I am trying to run a rabbitmq 3 instance cluster on AWS EKS environment using bitnami helm chart. I setup 3 ec2 instances for each rabbitmq pods, where I changed the replicas to 3 in the statefulset configuration file after installing helm chart.
helm install my-release bitnami/rabbitmq --set persistence.existingClaim=efs-claim
(Note: I am using File system storage type)
kubectl get pods
NAME READY STATUS RESTARTS AGE
my-release-rabbitmq-0 0/1 Running 0 46s
As you can see the rabbitmq pod is in the running status but shorty after checking the logs mentioned above I am receiving an error on the readiness probe, which I am trying to resolve.
kubectl describe pod
my-release-rabbitmq-0
Events:
Type Reason Age From Message
---- ------ ---- ---- -------
Normal Scheduled 57s default-scheduler Successfully assigned default/my-release-rabbitmq-0 to ip-192-.compute.internal
Normal Created 44s kubelet Created container rabbitmq
Normal Started 44s kubelet Started container rabbitmq
Warning Unhealthy 8s kubelet Readiness probe failed: Error: unable to perform an operation on node 'rab...@my-release-rabbitmq-0.my-release-rabbitmq-headless.default.svc.cluster.local'. Please see diagnostics information and suggestions below.
Most common reasons for this are:
* Target node is unreachable (e.g. due to hostname resolution, TCP connection or firewall issues)
* CLI tool fails to authenticate with the server (e.g. due to CLI tool's Erlang cookie not matching that of the server)
* Target node is not running
In addition to the diagnostics info below:
* Consult server logs on node rab...@my-release-rabbitmq-0.my-release-rabbitmq-headless.default.svc.cluster.local
* If target node is configured to use long node names, don't forget to use --longnames with CLI tools
DIAGNOSTICS
===========
attempted to contact: ['rab...@my-release-rabbitmq-0.my-release-rabbitmq-headless.default.svc.cluster.local']

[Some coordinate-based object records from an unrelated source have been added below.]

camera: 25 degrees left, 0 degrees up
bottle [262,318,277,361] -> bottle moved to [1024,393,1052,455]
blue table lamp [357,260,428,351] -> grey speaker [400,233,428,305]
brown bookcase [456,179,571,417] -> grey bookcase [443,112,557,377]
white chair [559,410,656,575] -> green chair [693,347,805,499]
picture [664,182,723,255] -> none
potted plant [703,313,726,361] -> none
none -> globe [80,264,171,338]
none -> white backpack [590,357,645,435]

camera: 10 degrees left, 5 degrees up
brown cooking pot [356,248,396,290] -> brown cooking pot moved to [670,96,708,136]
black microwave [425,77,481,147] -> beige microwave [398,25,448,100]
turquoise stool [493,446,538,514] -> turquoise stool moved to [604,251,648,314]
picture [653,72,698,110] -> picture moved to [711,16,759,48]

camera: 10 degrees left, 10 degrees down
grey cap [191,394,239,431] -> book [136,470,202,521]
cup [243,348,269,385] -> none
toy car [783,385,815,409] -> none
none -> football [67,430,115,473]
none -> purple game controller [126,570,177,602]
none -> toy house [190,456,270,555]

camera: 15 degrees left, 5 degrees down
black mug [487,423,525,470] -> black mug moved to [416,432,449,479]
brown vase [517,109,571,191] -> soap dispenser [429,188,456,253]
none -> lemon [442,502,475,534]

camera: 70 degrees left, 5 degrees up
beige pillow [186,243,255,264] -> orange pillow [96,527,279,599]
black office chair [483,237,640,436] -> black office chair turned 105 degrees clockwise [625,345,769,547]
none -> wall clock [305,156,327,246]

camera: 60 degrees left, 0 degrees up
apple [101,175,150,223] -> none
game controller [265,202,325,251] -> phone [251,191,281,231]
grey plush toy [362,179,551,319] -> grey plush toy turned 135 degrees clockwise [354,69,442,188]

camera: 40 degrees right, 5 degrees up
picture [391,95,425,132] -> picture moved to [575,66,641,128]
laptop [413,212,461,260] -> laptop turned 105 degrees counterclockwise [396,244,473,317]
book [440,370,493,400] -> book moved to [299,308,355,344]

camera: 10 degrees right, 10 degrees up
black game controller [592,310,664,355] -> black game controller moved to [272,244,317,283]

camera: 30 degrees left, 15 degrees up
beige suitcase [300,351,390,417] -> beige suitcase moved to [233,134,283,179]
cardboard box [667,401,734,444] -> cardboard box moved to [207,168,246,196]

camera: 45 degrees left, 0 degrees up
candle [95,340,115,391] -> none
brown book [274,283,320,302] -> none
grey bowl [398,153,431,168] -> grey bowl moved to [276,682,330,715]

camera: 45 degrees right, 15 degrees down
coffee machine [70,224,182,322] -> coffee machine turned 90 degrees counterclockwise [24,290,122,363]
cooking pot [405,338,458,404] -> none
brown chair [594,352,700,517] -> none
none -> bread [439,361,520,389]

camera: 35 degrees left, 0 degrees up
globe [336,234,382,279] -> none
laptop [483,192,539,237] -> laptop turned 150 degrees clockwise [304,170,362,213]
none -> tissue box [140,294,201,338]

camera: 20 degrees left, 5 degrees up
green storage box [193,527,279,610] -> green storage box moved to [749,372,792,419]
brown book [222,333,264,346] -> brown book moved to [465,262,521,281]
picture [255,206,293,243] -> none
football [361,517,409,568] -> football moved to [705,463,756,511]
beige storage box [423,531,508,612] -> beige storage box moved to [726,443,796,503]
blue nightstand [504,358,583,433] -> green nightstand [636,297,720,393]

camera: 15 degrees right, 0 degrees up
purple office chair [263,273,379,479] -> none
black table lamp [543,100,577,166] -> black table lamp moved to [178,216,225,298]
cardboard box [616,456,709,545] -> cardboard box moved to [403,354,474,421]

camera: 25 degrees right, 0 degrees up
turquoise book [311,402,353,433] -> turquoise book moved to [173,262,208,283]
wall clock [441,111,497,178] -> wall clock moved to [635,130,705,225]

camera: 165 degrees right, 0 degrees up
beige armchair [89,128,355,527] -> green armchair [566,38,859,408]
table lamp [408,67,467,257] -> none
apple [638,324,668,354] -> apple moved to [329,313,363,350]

rab...@my-release-rabbitmq-0.my-release-rabbitmq-headless.default.svc.cluster.local:
* connected to epmd (port 4369) on my-release-rabbitmq-0.my-release-rabbitmq-headless.default.svc.cluster.local
* epmd reports: node 'rabbit' not running at all
no other nodes on my-release-rabbitmq-0.my-release-rabbitmq-headless.default.svc.cluster.local
* suggestion: start the node
Current node details:
* node name: 'rabbitmqcli...@my-release-rabbitmq-0.my-release-rabbitmq-headless.default.svc.cluster.local'
* effective user's home directory: /opt/bitnami/rabbitmq/.rabbitmq
* Erlang cookie hash: 4ojJe==
It seems that rabbimq did not start so that's why the readiness probe fails. After reading the diagnostics I figured the problem could be due to the difference of node names mentioned in the events so I entered my pod using
kubectl exec --stdin --tty my-release-rabbitmq-0 -- /bin/bash
and my nodename value in rabbitmq-env.conf was
NODENAME=rab...@my-release-rabbitmq-0.my-release-rabbitmq-headless.default.svc.cluster.local
Please any suggestions where my error could be linked to is highly appreciated.